Germany is unlikely to be able to add 25GW of new gas-fired capacity by 2030, several German utilities have told Argus.

Uniper assumes only around 20GW of new gas-fired capacity could be built by 2030, based on the framework for hydrogen-ready plant tenders outlined by the economic affairs and climate action ministry (BMWK) in August. And the utility highlighted that even 20GW was an "ambitious target" as it would assume additions of 3 GW/yr, and rates of new construction have tended to be in the 1-2 GW/yr range.

Steag said that under the given framework, plant operators are "unlikely" to put up large sums of money to build new gas-fired power plants as there is too little planning certainty. Vattenfall told Argus that fuel use itself should be supported to increase demand and ensure the ramp-up of hydrogen production and availability, which it said is "the only way" to keep prices at a "tolerable" level in the long term.

EnBW concurred on the lack of clarity, with more concrete information needed on the government's plans and particularly surrounding to what extent combined heat and power plants (CHPs) will be included in the tenders. Vattenfall also said that in order to achieve a rapid ramp up, the hydrogen "starter grid" should take CHPs into account.

The utilities generally agreed that both greater clarity around the specifics of the tenders and their timely implementation is essential, with Michael Muller, chief executive of RWE — which holds a dominant position in the German power market — particularly highlighting that the additions are "crucial" to enable a coal phase-out by 2030.

A total of 11.9GW of conventional capacity is expected to be decommissioned by 2025, and renewable additions have been consistently below the pace required to reach the country's 2030 targets, raising concerns about supply as the industry-heavy country tries to decarbonise.

BMWK estimates that demand will rise to around 750TWh by 2030, which the country's transmission system operators expect to see particularly in the demand-heavy southern and western areas of Germany. Southern utility EnBW said that the "decisive factor" for it is whether the specifics for southern Germany will be taken into account, as the demand-heavy part of the country will see later availability of hydrogen.

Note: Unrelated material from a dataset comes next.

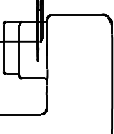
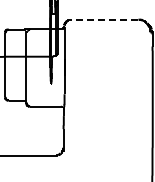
line: (76, 14) -> (104, 19), solid -> dashed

But in combination with other measures such as increased use of batteries and lower electrification than assumed by BMWK, the addition of 15GW of new gas-fired capacity by 2030 could be sufficient to meet the supply crunch, according to Erfurt University of Applied Sciences professor for energy economics Konstantin Lenz.

Utilities Steag and Leag told Argus they are planning to build 3GW of gas-fired capacity each by 2030, and EnBW said it is implementing 1.5GW of fuel-switch projects, while Uniper is planning "gigawatt scale" new flexible plants. RWE and Vattenfall did not disclose planned capacity additions. Together, RWE, EnBW, Leag, Vattenfall and Uniper's portfolios account for over half of Germany's installed capacity outside the renewable energy act.

Both Uniper and Steag called for the creation of a capacity market in Germany, which Steag argued would help to close the looming supply gap. Uniper also highlighted that it is uncertain whether the targeted gas-fired additions would be sufficient to cover peak load requirements in the future, and that a capacity market would combine the security of supply instruments Germany has available such as its grid, capacity and lignite reserves and take greater account of measures such as batteries or load management.

Earlier this week, Germany's monopolies commission recommended the creation of a capacity market to replace the country's capacity reserve, which is due to expire in 2025. The capacity market proposed by the commission would comprise three stages and combine decentralised and centralised capacity market elements.